Kennedy High School, often considered to be one of the worst schools in the United States, is not the type of place you would expect to find a debate team. The students rank in the lowest tier on state standardized tests, and SAT scores average in the low 300s on both verbal and math. In addition, the district is so poor that more than 80 percent of the students qualify for free and reduced-price school lunches and more than half of the teachers leave each year. Yet, despite its last place finish in 1999, the Richmond, Calif. high school finished first in the Bay Area Urban Debate League in 2000, only its second year of debating.

The Bay Area Urban Debate League is part of a larger organization, the Urban Debate League, which arranges funding for teams, grants scholarships, and recruits schools in low-income areas to create debate squads. The goal of the organization is to offer low-income students the opportunity to improve verbal, research and critical-thinking skills that debating provides. The program, begun in 1985 in Atlanta, received a funding boost from George Soros’ Open Society Institute and now reaches more than 3,000 students in 100 schools across the nation.

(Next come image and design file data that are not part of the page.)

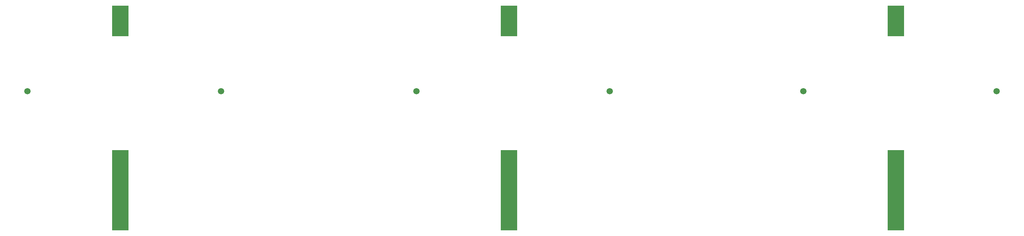
<source format=gtp>
G04 Layer_Color=8421504*
%FSLAX42Y42*%
%MOMM*%
G71*
G01*
G75*
%ADD10R,4.00X19.16*%
%ADD11R,4.00X7.26*%
%ADD12C,1.52*%
D10*
X4893Y1836D02*
D03*
X23343D02*
D03*
X14143D02*
D03*
D11*
X4893Y5878D02*
D03*
X23343D02*
D03*
X14143D02*
D03*
D12*
X7289Y4197D02*
D03*
X11939D02*
D03*
X2689D02*
D03*
X16539D02*
D03*
X25739D02*
D03*
X21139D02*
D03*
M02*

</source>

Students believe that competing against wealthy students from private and suburban schools (the vast majority of debate teams are white and high income) is an advantage. “We do things to flaunt that we’re from Kennedy,” a student says, “…and then we beat them, and they’re, of course, shocked.”

The debate team at Kennedy High is an excellent example of individual student transformation. All members of the debate team are determined to go to college. And although most students were performing below average before joining, all have improved dramatically — becoming at least B students. Participants have also gained confidence from the support of a peer group that values academic success. “What I like best about debate is how it’s changed me,” a student says, “It used to be that when I opened the newspaper, I read the sports section and the comics. Once I got into debate, I started to look at the front page, and this year I actually start by reading the editorials.”

The strains on the Urban Debate League are many. For one thing, grants from Soros’ Open Society only last three years, after which teams must find their own funding. In addition, the debate season is nine months long, which requires a high level of commitment from both the team coach and the students. However, Eddie Wexler, the coach of the Kennedy High team, says the results are worth the effort: “Urban debate is transformative in an individual sense. It directly changes the lives of kids in a way that the big, sweeping school reforms do not. My kids’ analytical skills have taken off. And some of the most shy, timid kids have been emboldened in the most positive way. Debate has helped my kids find their voices.”

Urban Debate League

Student Finds Her Voice in Debate

 

Patricia Smith arrived at Kennedy High School when her family moved from Oakland due to “family difficulties.” Because she moved mid-year, she had to attend Kennedy; no other school had openings. Yet despite an admitted distaste for the school, Smith has managed to prosper, in large part due to her involvement with the debate team. Patricia has turned into a straight-A student since joining the team, and has gained experience in speaking to a crowd, presenting proposals and using debate for self-expression. Missing only one competition because she was taking the SAT, Patricia is now in the running for valedictorian with a grade-point average above 4.0. She plans to apply to top-tier colleges where she will either study law or public relations.